All of this filled him with a mix of rage but then strangely nostalgia as well for such simple comforts of a lost age that a few had managed to preserve down here.
He now noticed for the first time that it was all climate controlled. There was no heat running. It was cool, perhaps in the midsixties, but not uncomfortable. The entire cavern was at the same temperature and humidity as well from what must be a vast climate control system and sanitation support for the entire cavern. The energy demands must be prodigious, at least by the standards of the world after the Day.
At the far end of the room, there was one more door. There was perhaps a one-in-a-thousand risk, but still, after all the tragedy of the last few hours, he was not sure what to expect, so he flipped off the safety on his weapon, leveled it, and then popped the door open.
It was the master bedroom.
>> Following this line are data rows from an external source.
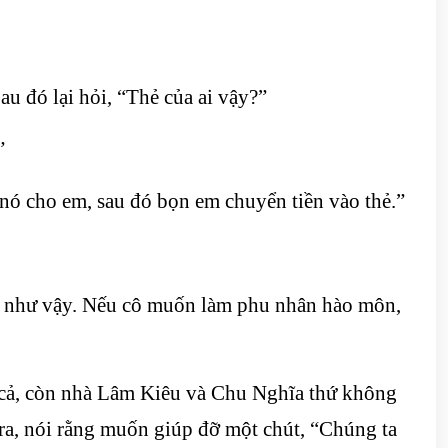
au đó lại hỏi, “Thẻ của ai vậy?”
”
nó cho em, sau đó bọn em chuyển tiền vào thẻ.”
ng như vậy. Nếu cô muốn làm phu nhân hào môn,
 cả, còn nhà Lâm Kiêu và Chu Nghĩa thứ không
h ra, nói rằng muốn giúp đỡ một chút, “Chúng ta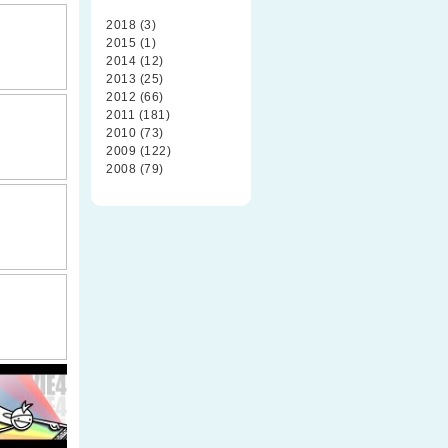
2018 (3)
2015 (1)
2014 (12)
2013 (25)
2012 (66)
2011 (181)
2010 (73)
2009 (122)
2008 (79)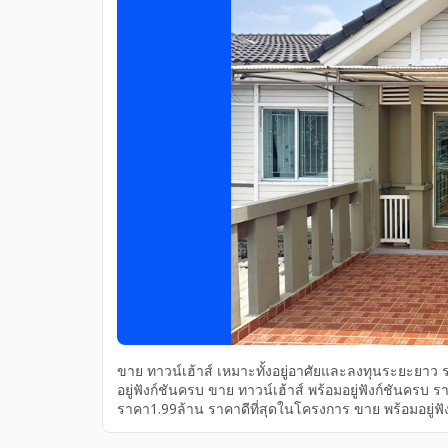
ขาย ทาวน์เฮ้าส์ เหมาะทั้งอยู่อาศัยและลงทุนระยะยาว ร
อยู่ฟังก์ชันครบ ขาย ทาวน์เฮ้าส์ พร้อมอยู่ฟังก์ชันครบ 
ราคา1.99ล้าน ราคาดีที่สุดในโครงการ ขาย พร้อมอยู่ฟัง
โครงการ ราคาคุ้มกว่าเมื่อเทียบบ้านใกล้เคียง ราคา1
เหมาะทั้งอยู่อาศัยและลงทุนระยะยาว ขายพฤกษาวิลล์41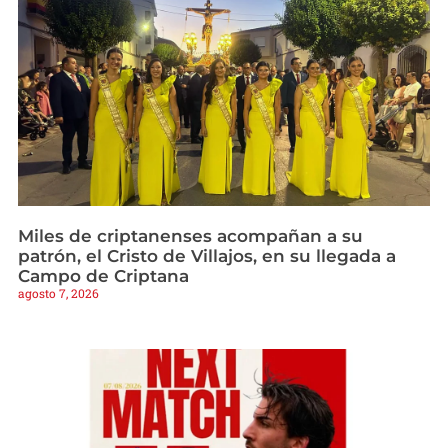
Miles de criptanenses acompañan a su
patrón, el Cristo de Villajos, en su llegada a
Campo de Criptana
agosto 7, 2026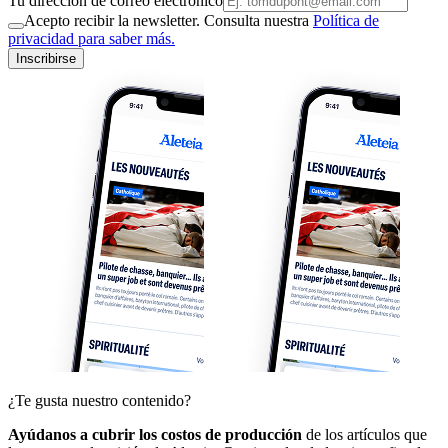
Tu dirección de correo electrónico
Acepto recibir la newsletter. Consulta nuestra
Política de
privacidad para saber más.
Inscribirse
¿Te gusta nuestro contenido?
Ayúdanos a cubrir los costos de producción
de los artículos que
She was indeed high-ranking. It was no two cots pushed together; there was actually a queen-size bed that took up more than half the floor space of the room but nevertheless looked damned comfortable when compared to the freezing cold nights with Makala when they would revert to zipping two heavy down sleeping bags together in order to be close and then snuggle together on their double bed. Jen’s room did have a king-size bed, but that had been her room and, in his heart, taboo to ever move into even though she had been dead for close to half a year. All of that gone in the fire just a week ago.
He glanced around the room. It was typical military construction from the ’40s and ’50s—particle walls, flimsy doors of half-inch plywood, standard government-issue fixtures, from toilet to light sockets… and all of it looked at that moment to be luxury all but undreamed of.
There was a flash memory from Orwell’s 1984 when the author had written that in a world of desperate scarcity, possession of a kilo of coffee or a few grams of real chocolate could define the ruling elite from the rest of the world and be worth fighting for and many willing to die for in order to possess.
A few pictures were pinned to the wall, apparently taken out of wallets. The woman out in the living room, perhaps five or six years back in a maternity ward bed, proudly holding newborn twins with a six- or seven-year-old girl horning in at the edge of the photograph at least appearing to look happy. From what had just transpired, he wondered if she truly had been happy at that moment.